I was wondering about the feasibility and difficulty of building a device that could read the information the magnetic stripe on a credit card. I think I understand the basic principles, but I'm not clear on how the audio signal is transformed My understanding of the basic functionality of something like the card reader manufactured by Square:
https://www.google.com/patents/US8231055
My understanding of it is this:
The magnetic strip of a credit card is passed through a Tape Head, like those used on a tape deck.
This produces and audible signal, depending on the shape/encoded bits on the strip. There is a specific name for this effect, and I had a wikipedia page on it, but I've lost track of it (If anyone knows who discovered this, or what this is called, I would appreciate it. I think there was also a patent on it)

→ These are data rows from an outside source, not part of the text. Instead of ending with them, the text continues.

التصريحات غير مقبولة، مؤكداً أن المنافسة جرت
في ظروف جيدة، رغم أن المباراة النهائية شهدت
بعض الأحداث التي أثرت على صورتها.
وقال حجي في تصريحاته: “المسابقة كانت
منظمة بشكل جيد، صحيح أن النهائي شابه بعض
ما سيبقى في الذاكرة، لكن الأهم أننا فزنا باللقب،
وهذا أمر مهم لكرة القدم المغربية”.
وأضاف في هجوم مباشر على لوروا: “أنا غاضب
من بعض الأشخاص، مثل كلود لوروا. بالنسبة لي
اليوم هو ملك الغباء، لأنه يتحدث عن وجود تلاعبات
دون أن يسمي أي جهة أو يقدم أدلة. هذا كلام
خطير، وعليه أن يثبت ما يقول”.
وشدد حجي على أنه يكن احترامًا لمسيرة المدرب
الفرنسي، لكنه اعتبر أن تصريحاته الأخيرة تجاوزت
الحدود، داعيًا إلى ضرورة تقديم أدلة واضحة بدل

In the case of Square, the part of the peripheral which connects into the Headphone audio jack has a microphone that picks up the sound? Or is it the microphone on the mobile device? Either way, this signal is picked up, and somehow decrypted back into whatever raw data it encodes (Cardholder name, card #, expiration date, etc,etc)
This data goes into some software/API.
I've seen a few scattered resources on youtube/blogs, but nothing really comprehensive about building this from scratch. Is it even possible? I'm a hobbyist without too much knowledge of EE, so please tell me if I'm horribly wrong about anything I've said so far.
My main questions are this:
- How do the magnetic grooves within the Mag Strip get converted to an audible signal - is there a name for this effect?
- Where would someone source a Tape Head such as the ones used by Square in the first version of their Card-Reader? Anywhere that they can be purchased online, or do I have to pull apart old Tape Decks?
- How is the auditory signal transformed from a card swipe to digits? Is there a formula that is applied to parts of the waveform? Is there any software available? (I can't imagine there would be any legitimate third-party non-enterprise entities fofering this functionality...)
Would all of this be easier to do by just buying a generic Credit Card reader from Ebay? Does every card-read manufacturer have their own card-audio-signal transformation software bundled into their device somewhere?